Military Prepares Profiles on Reporters Visiting War Zones

By Ann Scott Tyson
Washington Post Staff Writer
Friday, August 28, 2009



The U.S. military in Iraq, Afghanistan and elsewhere regularly assesses the content and tone of the work of individual reporters to prepare for trips and interviews by those reporters, according to defense and military officials.

But the officials denied that the analysis has been used to exclude journalists from embedding with U.S. military units in combat zones or to bar them from interviewing military personnel.

A controversy has arisen in recent days over media work performed for the U.S. military command in Afghanistan by the Rendon Group, a contractor that classifies the content of stories by reporters as positive, negative or neutral in relation to military objectives.

Rendon has disputed reports that its media analysis, under a 2009 contract to support the public affairs office of the U.S. command in Afghanistan, is based on ranking reporters or aimed at manipulating their coverage. Rendon's role in compiling background profiles on reporters for the military was first revealed this week in articles by the Stars and Stripes newspaper, which said the profiles were being used to screen reporters.

In a statement, Rendon said its analysis "is not provided as the basis for accepting or rejecting a specific journalist's inquiries" and is not developed by "ranking reporters."

The company has been investigated by the Defense Department after some members of Congress said it was hired to create an information campaign to sway the public to support the Iraq war, but the investigation did not support the allegations. Rendon was also involved in an effort to have Iraqi publications print articles written by military personnel.

Pentagon spokesman Bryan Whitman said that Rendon's work in Afghanistan is not used to exclude reporters from embedding with the military and that the only standard the Pentagon uses to measure a news story is accuracy.

He acknowledged that gathering background data about reporters is common. "Everyone does a certain amount of media analysis in order to prepare individuals for interviews," he said.

Military public affairs officers who have worked in recent years with reporters in Iraq, at Guantanamo Bay, Cuba, and elsewhere said they had personally prepared such analyses.
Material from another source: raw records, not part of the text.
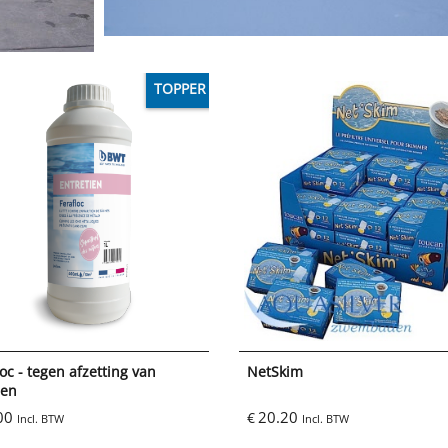
TOPPER
loc - tegen afzetting van
NetSkim
len
00
20.20
€
Incl. BTW
Incl. BTW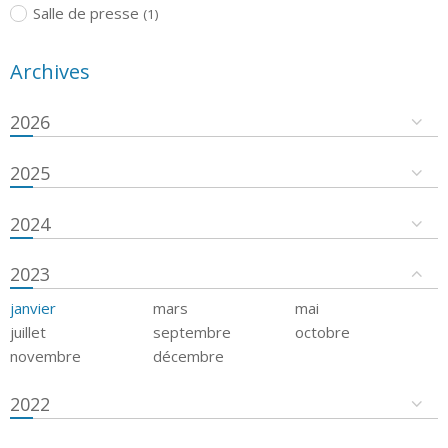
Salle de presse
(1)
Archives
2026
2025
2024
2023
janvier
mars
mai
juillet
septembre
octobre
novembre
décembre
2022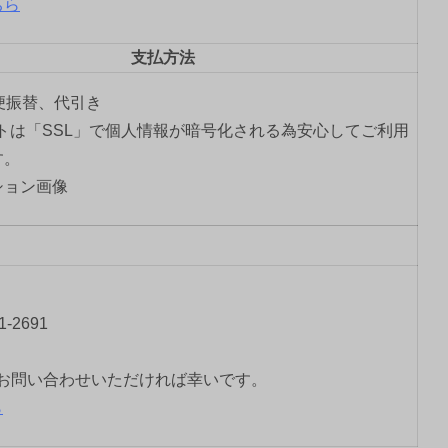
ちら
支払方法
郵便振替、代引き
トは「SSL」で個人情報が暗号化される為安心してご利用
す。
-2691
お問い合わせいただければ幸いです。
ら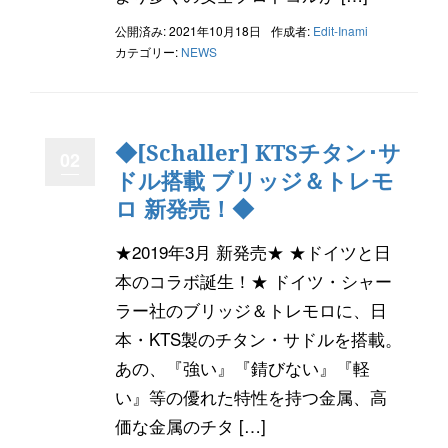
公開済み: 2021年10月18日
作成者:
Edit-Inami
カテゴリー:
NEWS
◆[Schaller] KTSチタン･サ
02
ドル搭載 ブリッジ＆トレモ
ロ 新発売！◆
★2019年3月 新発売★ ★ドイツと日
本のコラボ誕生！★ ドイツ・シャー
ラー社のブリッジ＆トレモロに、日
本・KTS製のチタン・サドルを搭載。
あの、『強い』『錆びない』『軽
い』等の優れた特性を持つ金属、高
価な金属のチタ […]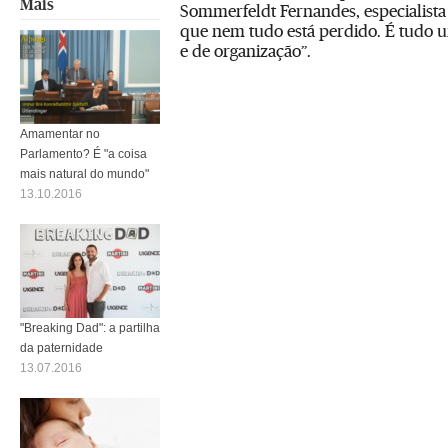
Mais
Sommerfeldt Fernandes, especialista
que nem tudo está perdido. É tudo 
e de organização”.
Amamentar no
Parlamento? É "a coisa
mais natural do mundo"
13.10.2016
"Breaking Dad": a partilha
da paternidade
13.07.2016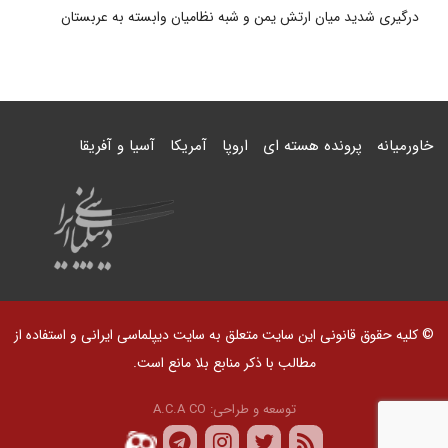
درگیری شدید میان ارتش یمن و شبه نظامیان وابسته به عربستان
خاورمیانه
پرونده هسته ای
اروپا
آمریکا
آسیا و آفریقا
© کلیه حقوق قانونی این سایت متعلق به سایت دیپلماسی ایرانی و استفاده از
مطالب با ذکر منابع بلا مانع است.
توسعه و طراحی:
A.C.A CO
Lt. Col. Jose Garcia, senior team leader for the Public Affairs Qualification Course at the Defense Information School at Fort Meade, said that while working as a public affairs officer in Iraq he regularly gathered information on reporters' backgrounds, their likely questions and "angle" in advance of interviews with his unit. Garcia said he gathered the information by surfing the Web for the reporter's articles or biography, or by enquiring with military headquarters.
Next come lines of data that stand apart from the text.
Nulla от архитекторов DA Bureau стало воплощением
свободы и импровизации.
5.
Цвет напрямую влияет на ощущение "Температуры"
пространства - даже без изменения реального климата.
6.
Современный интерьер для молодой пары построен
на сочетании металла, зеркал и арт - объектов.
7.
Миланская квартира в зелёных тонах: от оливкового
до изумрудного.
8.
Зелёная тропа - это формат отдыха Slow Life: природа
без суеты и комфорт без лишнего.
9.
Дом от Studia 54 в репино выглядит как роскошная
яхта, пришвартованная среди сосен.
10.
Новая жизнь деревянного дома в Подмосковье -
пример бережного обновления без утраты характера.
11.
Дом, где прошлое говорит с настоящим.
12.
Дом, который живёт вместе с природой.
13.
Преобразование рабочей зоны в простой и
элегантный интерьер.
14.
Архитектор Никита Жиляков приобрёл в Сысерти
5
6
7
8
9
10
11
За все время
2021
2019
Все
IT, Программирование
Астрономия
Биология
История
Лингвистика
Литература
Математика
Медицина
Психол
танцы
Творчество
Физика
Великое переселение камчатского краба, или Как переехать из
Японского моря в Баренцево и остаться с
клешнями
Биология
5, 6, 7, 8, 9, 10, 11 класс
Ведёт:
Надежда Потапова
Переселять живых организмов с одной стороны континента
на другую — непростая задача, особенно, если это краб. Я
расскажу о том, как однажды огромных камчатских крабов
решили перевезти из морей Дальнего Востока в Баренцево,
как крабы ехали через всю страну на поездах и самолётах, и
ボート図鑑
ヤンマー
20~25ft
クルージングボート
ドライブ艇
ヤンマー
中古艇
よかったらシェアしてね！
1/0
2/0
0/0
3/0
But Garcia said such information was used only to anticipate questions and possibly build rapport with the journalist. "I never turned anyone away," he said. "I encouraged my boss to talk to everyone."
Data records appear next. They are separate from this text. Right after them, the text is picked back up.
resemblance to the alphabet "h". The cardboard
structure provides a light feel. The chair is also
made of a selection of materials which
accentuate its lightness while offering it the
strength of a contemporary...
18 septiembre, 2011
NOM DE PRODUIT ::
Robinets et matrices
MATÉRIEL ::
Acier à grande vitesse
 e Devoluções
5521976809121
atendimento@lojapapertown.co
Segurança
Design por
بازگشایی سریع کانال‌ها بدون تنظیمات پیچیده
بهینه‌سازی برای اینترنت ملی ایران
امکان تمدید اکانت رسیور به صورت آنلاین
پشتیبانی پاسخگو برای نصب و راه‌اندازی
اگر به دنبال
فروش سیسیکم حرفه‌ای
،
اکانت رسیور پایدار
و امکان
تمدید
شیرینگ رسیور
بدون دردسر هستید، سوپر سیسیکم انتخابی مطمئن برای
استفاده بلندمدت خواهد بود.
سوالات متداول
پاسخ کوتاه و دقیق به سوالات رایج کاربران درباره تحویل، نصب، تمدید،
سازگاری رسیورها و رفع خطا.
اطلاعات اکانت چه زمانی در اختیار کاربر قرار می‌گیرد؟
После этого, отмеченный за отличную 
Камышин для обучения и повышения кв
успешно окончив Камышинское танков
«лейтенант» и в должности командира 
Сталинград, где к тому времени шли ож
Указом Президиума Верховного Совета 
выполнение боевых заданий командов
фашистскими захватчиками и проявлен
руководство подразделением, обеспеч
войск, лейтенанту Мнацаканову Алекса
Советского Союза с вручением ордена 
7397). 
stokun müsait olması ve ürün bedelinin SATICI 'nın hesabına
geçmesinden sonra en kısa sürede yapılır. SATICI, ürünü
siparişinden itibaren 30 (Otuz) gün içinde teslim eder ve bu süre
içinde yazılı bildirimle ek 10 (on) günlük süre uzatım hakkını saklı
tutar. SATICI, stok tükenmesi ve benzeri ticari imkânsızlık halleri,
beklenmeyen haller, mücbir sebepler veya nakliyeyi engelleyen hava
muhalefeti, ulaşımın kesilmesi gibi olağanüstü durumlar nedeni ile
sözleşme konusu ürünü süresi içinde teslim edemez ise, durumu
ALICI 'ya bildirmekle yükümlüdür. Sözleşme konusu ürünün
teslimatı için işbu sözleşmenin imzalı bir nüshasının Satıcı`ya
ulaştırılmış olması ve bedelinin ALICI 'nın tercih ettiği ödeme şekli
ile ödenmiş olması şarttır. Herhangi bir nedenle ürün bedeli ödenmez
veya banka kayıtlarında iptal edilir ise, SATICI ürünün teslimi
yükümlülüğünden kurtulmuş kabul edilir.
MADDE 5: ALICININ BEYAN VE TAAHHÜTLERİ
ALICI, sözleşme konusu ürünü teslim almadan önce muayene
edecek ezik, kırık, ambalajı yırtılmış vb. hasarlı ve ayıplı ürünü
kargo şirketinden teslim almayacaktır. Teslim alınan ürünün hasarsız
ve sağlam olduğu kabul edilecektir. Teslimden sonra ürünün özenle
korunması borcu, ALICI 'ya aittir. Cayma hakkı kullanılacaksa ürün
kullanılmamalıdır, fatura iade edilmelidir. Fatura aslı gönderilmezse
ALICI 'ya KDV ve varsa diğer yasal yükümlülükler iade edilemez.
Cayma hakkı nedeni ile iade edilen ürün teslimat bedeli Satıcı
In some cases, however, officers have rated individual reporters in terms of how beneficial they were to the military mission. In one unit in Iraq, every visiting reporter was preceded by a document that classified him or her by assigning a color, with red for negative, amber for neutral and green for positive. Another unit prepared a map with the same color-coding for articles written by embedded reporters.

"The bottom line was: We think that this visit will be positive, negative, or neutral," said one military public affairs officer who served at Guantanamo Bay, where the military prepared such assessments on each visiting reporter.

"If we thought a reporter was negative, we'd do more training to prepare for a combative interview," said the officer, who served in Guantanamo in 2007.